The meal-charge policy has been in place since 1958 for military
officers, and since 1981 for enlisted service members. It affects active
duty and retired enlisted military personnel being treated for
service-related injuries.
Mikulski said she did not know about the meal charges until Vogel
contacted her to complain in July.
"On his very first day back in America at Walter Reed Hospital, he was
awakened . . . and told that he would be charged for his meals," Mikulski
said. "That is absolutely unacceptable."
Mikulski introduced an amendment to do away with the charges and
co-sponsored another amendment to make the meal-charge ban retroactive to
Sept. 11, 2001. Both measures were included in the final bill.
The bill does not spell out how reimbursements will be made, but a
Defense Department spokesman said the Pentagon supports the elimination of
the charge.
"We should do everything we can to help our service members, especially
those wounded in action, " said Capt. David T. Romley.

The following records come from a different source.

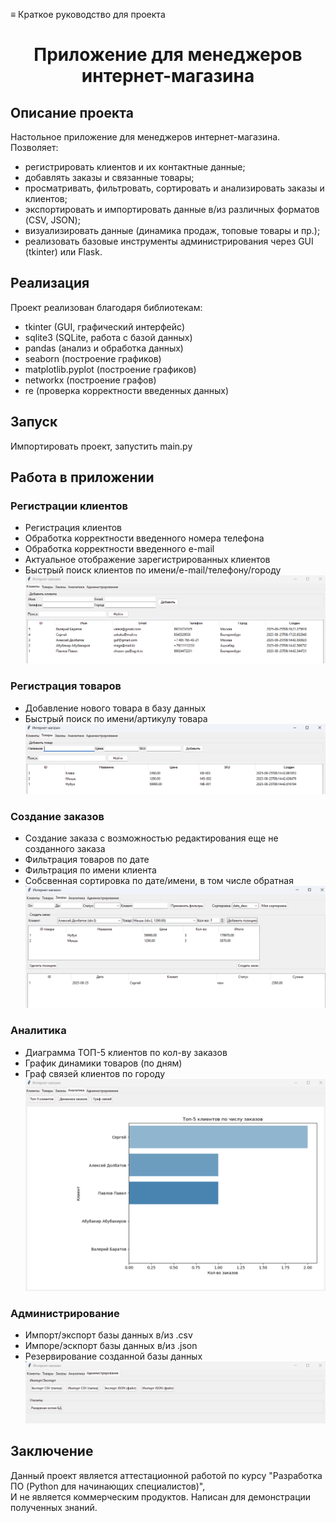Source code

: ≡ Краткое руководство для проекта

#  <center> Приложение для менеджеров интернет-магазина
## Описание проекта
Настольное приложение для менеджеров интернет-магазина.  
Позволяет:
- регистрировать клиентов и их контактные данные;
- добавлять заказы и связанные товары;
- просматривать, фильтровать, сортировать и анализировать заказы и клиентов;
- экспортировать и импортировать данные в/из различных форматов (CSV, JSON);
- визуализировать данные (динамика продаж, топовые товары и пр.);
- реализовать базовые инструменты администрирования через GUI (tkinter) или Flask. 
## Реализация
Проект реализован благодаря библиотекам:  
- tkinter (GUI, графический интерфейс)
- sqlite3 (SQLite, работа с базой данных)
- pandas (анализ и обработка данных)
- seaborn (построение графиков)
- matplotlib.pyplot (построение графиков)
- networkx (построение графов)
- re (проверка корректности введенных данных)
## Запуск
Импортировать проект, запустить main.py
## Работа в приложении  
### Регистрации клиентов  
- Регистрация клиентов
- Обработка корректности введенного номера телефона
- Обработка корректности введенного e-mail
- Актуальное отображение зарегистрированных клиентов
- Быстрый поиск клиентов по имени/e-mail/телефону/городу  
![img.png](screenshot/customer.png)
### Регистрация товаров
- Добавление нового товара в базу данных
- Быстрый поиск по имени/артикулу товара  
![img.png](screenshot/product.png)
### Создание заказов
- Создание заказа с возможностью редактирования еще не созданного заказа
- Фильтрация товаров по дате
- Фильтрация по имени клиента
- Собсвенная сортировка по дате/имени, в том числе обратная
![img.png](screenshot/order.png)
### Аналитика
- Диаграмма ТОП-5 клиентов по кол-ву заказов
- График динамики товаров (по дням)
- Граф связей клиентов по городу
![img.png](screenshot/analysis.png)
### Администрирование
- Импорт/экспорт базы данных в/из .csv
- Импоре/эскпорт базы данных в/из .json
- Резервирование созданной базы данных
![img.png](screenshot/admin.png)
## Заключение
Данный проект является аттестационной работой по курсу "Разработка ПО (Python для начинающих специалистов)",  
И не является коммерческим продуктов. Написан для демонстрации полученных знаний.


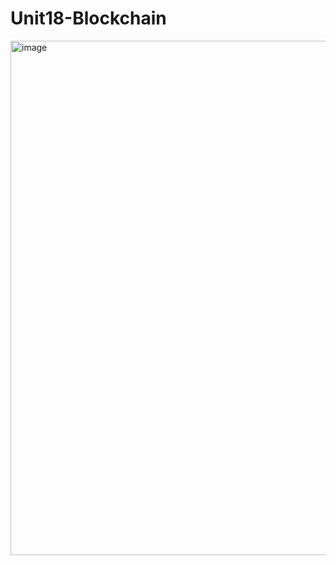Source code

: # Unit18-Blockchain
<img width="823" alt="image" src="https://user-images.githubusercontent.com/63883730/161704253-48884fc8-b0da-4adb-986e-78a9a5bbae11.png">

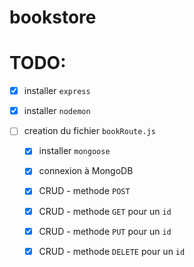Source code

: # bookstore

# TODO: 

- [x] installer `express`
- [x] installer `nodemon`

- [ ] creation du fichier `bookRoute.js`
    - [x] installer `mongoose`
    - [x] connexion à MongoDB
    - [x] CRUD - methode `POST`
    - [x] CRUD - methode `GET` pour un `id`
    - [x] CRUD - methode `PUT` pour un `id`
    - [x] CRUD - methode `DELETE` pour un `id`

A spokesman for Sen. Barbara Boxer, D-Calif., who co-sponsored the
retroactive reimbursement language, said senators expect the Pentagon "to
contact these folks and make the reimbursements," but he did not provide
further detail.
The spending bill passed the Senate by voice vote, with no recorded roll
call. It passed the House 198-121 on Friday. President Bush is expected to
sign the bill, which grants his emergency request for money to support
operations in Iraq and Afghanistan.
"It's about time," said Vogel.
Her son, North Dakota National Guard Sgt. Brandon Erickson, 22, was
injured in a rocket-propelled grenade attack in Iraq on July 22. At Walter
Reed several days later, he was still groggy from an operation just hours
earlier on his amputated arm when Erickson was asked to sign papers
authorizing the meal charges.
His meal charges were reversed after his mother's phone call to
Mikulski's office. He was hospitalized for about seven weeks, which -- at
about $56.70 a week -- could have cost him almost $400.
Erickson said in an October interview that not having to worry about that
bill allowed him to focus on his recovery -- which is what lawmakers have
said injured soldiers should concentrate on.
"For all those wounded while defending America, they should worry about
getting well, not finding loose change to hand over to their government for
their lunch," Mikulski said this week.